Deepseek AI model is easy to jailbreak

February 1, 2025

goc/Getty Images

Amidst equal parts elation and controversy over what its performance means for AI, Chinese startup DeepSeek continues to raise security concerns.

On Thursday, Unit 42, a cybersecurity research team at Palo Alto Networks, The report states that these efforts “achieved significant bypass rates, with little to no specialized knowledge or expertise being necessary.”

Also: Public DeepSeek AI database exposes API keys and other user data

“Our research findings show that these jailbreak methods can elicit explicit guidance for malicious activities,” the report states. The report states that these efforts”achieved significant bypass rates, with little to no specialized knowledge or expertise being necessary.”also

Public DeepSeek AI Database exposes API Keys and other user data.

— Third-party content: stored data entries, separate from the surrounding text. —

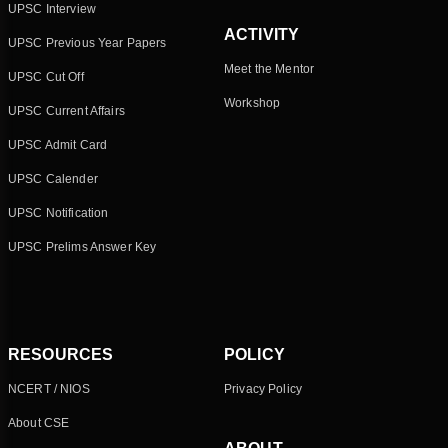
UPSC Interview
ACTIVITY
UPSC Previous Year Papers
Meet the Mentor
UPSC Cut Off
Workshop
UPSC Current Affairs
UPSC Admit Card
UPSC Calender
UPSC Notification
UPSC Prelims Answer Key
RESOURCES
POLICY
NCERT / NIOS
Privacy Policy
About CSE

“Our research findings show that these jailbreak methods can elicit explicit guidance for malicious activities,” Researchers were able “These activities include keylogger creation, data exfiltration, and even instructions for incendiary devices, demonstrating the tangible security risks posed by this emerging class of attack.”

to ask DeepSeek how to steal sensitive data and transfer it, bypass security, create “highly convincing” spear phishing emails, conduct social engineering attacks “sophisticated” and make a Molotov Cocktail. They were able to manipulate models in order to create malware. The paper also adds

“While information on creating Molotov cocktails and keyloggers is readily available online, LLMs with insufficient safety restrictions could lower the barrier to entry for malicious actors by compiling and presenting easily usable and actionable output,” . OpenAI has launched a new o3 mini model. Here’s how ChatGPT users are able to try it for free. Report on DeepSeek R1 jailbreaking Researchers found that DeepSeek was able to “a 100% attack success rate, meaning it failed to block a single harmful prompt.” compare its resistance rate with other top models after targeting R1 using 50 HarmBench questions.

Cisco

“We must understand if DeepSeek and its new paradigm of reasoning has any significant tradeoffs when it comes to safety and security,” the report notes.

Also on Friday, security provider Wallarm The reportstated that it had gone beyond the attempt to get DeepSeek generate harmful content. The report claims that after testing V3 and R1, it revealed DeepSeek’s system prompt or the underlying instructions which define how a model acts, as well its limitations.

Copilot’s powerful ‘Think Deeper” feature is free to all users.

What the findings reveal “potential vulnerabilities in the model’s security framework,” Wallarm claims.

OpenAI IS””https://www.ft.com/content/a0dfedd1-5255-4fa9-8ccc-1fe01de87ea6″ ” rel=””noopener nofollow”” target=””_blank” “> DeepSeek was accused of violating its terms by using its proprietary models to train V3 & R1. In its report Wallarm claims that it prompted DeepSeek “in its disclosed training lineage,” to refer to OpenAI “OpenAI’s technology may have played a role in shaping DeepSeek’s knowledge base.”